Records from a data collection
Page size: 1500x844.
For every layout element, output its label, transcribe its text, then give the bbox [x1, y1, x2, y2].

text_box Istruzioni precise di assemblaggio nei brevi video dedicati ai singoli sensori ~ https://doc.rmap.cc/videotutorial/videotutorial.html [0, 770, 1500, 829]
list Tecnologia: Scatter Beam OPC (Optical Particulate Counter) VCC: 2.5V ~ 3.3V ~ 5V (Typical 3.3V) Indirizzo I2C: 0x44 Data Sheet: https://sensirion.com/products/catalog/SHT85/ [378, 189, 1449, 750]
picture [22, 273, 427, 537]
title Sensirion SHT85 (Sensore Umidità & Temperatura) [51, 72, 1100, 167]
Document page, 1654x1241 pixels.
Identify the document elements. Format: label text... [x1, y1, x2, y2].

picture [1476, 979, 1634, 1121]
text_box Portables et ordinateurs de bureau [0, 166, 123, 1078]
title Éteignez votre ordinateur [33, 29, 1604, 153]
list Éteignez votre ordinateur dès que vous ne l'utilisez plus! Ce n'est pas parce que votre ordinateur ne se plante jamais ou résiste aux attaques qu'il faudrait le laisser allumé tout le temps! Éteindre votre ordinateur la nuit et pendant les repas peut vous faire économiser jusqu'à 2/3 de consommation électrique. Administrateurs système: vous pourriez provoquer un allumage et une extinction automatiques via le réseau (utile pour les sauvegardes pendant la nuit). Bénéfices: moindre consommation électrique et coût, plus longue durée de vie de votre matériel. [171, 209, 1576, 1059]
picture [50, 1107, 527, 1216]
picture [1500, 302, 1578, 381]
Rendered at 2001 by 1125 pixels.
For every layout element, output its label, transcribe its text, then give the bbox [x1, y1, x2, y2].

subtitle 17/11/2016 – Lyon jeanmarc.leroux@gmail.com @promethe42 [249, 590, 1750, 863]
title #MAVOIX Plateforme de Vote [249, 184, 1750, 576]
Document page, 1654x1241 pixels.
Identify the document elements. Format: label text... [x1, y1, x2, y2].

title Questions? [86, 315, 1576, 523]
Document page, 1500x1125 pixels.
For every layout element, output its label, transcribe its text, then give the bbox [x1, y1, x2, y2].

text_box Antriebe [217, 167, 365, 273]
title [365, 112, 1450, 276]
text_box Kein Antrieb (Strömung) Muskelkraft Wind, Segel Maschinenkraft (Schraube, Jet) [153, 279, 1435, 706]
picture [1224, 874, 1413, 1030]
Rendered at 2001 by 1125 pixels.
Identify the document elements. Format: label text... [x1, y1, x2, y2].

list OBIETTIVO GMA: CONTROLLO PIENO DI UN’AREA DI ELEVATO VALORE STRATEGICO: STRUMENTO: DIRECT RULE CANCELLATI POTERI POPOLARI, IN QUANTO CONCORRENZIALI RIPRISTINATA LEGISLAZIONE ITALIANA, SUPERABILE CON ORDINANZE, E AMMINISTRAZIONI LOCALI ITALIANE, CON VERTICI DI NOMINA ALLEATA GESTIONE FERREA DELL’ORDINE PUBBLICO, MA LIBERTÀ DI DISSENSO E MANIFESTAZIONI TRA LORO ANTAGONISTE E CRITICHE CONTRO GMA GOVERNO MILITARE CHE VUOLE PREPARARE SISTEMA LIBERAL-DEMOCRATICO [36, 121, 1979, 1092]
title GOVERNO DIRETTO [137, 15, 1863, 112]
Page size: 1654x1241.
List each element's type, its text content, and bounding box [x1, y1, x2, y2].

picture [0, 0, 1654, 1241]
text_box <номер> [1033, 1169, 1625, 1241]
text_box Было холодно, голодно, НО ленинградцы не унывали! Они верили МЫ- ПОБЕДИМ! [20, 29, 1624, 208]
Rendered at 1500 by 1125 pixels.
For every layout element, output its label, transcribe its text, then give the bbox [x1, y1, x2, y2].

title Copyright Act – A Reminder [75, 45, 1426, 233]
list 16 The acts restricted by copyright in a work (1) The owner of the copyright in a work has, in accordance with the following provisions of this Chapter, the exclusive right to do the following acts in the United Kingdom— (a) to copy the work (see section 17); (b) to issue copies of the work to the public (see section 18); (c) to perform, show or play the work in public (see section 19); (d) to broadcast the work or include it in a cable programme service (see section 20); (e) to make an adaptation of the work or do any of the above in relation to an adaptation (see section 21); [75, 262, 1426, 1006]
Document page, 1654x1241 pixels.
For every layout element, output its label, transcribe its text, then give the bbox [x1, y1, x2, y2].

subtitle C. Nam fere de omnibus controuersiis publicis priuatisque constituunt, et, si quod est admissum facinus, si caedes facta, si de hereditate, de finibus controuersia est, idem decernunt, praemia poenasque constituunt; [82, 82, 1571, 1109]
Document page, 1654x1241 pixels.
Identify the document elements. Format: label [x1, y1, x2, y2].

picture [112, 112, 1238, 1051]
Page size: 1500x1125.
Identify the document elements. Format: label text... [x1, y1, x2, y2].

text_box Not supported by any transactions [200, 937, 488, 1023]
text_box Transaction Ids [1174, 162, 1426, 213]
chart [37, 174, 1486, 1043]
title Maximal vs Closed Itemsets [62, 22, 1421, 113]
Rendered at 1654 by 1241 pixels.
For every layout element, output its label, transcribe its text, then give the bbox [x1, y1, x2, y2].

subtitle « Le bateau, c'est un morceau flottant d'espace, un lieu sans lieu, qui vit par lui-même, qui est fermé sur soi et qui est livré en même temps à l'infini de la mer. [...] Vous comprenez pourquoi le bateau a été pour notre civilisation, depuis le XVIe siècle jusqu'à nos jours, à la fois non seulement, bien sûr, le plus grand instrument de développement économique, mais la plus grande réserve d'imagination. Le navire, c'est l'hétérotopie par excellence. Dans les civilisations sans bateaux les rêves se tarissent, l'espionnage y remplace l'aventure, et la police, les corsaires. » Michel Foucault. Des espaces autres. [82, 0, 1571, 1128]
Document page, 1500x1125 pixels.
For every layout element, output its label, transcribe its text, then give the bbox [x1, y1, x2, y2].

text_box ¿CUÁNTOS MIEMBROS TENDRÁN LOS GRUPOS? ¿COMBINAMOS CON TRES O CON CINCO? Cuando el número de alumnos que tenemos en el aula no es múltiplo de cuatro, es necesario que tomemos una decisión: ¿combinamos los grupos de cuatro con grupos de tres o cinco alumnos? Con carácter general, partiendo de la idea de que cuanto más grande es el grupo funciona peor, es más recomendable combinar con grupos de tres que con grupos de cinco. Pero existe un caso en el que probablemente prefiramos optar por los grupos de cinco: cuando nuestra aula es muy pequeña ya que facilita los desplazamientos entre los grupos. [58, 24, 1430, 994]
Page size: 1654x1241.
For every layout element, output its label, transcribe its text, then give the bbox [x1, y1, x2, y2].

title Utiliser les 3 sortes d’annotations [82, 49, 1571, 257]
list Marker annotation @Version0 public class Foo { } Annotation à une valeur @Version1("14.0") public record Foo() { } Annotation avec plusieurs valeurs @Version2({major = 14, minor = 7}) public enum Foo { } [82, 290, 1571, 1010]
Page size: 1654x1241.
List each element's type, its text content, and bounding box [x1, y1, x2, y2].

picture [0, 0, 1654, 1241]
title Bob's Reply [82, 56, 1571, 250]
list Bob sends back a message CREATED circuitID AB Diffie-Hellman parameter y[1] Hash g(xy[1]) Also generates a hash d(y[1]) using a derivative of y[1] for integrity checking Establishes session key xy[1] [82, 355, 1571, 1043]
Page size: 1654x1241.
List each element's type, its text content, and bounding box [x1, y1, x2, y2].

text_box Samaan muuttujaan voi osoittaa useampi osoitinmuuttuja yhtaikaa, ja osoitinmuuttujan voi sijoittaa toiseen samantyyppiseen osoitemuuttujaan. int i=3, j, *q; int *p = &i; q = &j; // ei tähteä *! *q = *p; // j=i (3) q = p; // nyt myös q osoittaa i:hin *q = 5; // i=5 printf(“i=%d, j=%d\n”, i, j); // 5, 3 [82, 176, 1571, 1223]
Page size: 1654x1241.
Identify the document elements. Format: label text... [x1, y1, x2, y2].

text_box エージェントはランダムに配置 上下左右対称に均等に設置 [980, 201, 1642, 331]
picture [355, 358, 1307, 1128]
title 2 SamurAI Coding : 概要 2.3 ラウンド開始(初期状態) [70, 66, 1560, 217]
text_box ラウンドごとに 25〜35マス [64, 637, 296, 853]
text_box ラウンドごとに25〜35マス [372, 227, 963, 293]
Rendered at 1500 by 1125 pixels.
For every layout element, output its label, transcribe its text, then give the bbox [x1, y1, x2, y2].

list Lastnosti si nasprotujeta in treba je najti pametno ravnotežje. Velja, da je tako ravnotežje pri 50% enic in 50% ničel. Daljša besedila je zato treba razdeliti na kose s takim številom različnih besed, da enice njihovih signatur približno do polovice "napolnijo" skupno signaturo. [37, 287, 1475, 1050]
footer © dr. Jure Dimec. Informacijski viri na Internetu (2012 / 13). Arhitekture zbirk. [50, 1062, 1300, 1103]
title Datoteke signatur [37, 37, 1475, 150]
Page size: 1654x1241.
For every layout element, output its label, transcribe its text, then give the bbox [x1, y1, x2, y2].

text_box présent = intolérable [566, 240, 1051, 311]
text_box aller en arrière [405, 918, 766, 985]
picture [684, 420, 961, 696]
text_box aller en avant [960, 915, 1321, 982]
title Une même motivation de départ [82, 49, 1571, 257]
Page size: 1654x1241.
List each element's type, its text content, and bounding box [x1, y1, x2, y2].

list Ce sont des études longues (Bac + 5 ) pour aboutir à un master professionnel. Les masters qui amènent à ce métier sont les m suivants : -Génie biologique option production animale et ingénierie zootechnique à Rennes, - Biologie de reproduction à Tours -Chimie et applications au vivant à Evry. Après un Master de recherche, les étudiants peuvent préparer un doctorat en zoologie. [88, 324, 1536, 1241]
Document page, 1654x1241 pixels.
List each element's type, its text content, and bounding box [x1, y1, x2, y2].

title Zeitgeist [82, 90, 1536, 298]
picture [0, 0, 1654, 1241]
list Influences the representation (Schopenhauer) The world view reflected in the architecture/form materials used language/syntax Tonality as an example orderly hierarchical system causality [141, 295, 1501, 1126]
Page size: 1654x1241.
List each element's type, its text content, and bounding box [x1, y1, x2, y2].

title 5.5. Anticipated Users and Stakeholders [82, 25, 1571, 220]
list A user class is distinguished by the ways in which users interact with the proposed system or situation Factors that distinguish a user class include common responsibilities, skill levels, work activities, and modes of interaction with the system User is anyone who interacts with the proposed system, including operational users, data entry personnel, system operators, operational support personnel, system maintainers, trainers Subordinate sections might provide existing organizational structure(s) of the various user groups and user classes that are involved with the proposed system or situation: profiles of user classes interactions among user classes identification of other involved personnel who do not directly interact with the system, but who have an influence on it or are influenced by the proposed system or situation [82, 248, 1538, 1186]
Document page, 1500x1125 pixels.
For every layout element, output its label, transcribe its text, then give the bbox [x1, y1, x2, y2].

Prompt: Rewrite the records from the line with "Page size: 1500x1125." to the line with "title Maximal vs", changing "document elements" to "layout elements" and keeping everything else the same.

Solution to this exercise:
Page size: 1500x1125.
Identify the layout elements. Format: label text... [x1, y1, x2, y2].

text_box Not supported by any transactions [200, 937, 488, 1023]
text_box Transaction Ids [1174, 162, 1426, 213]
chart [37, 174, 1486, 1043]
title Maximal vs Closed Itemsets [62, 22, 1421, 113]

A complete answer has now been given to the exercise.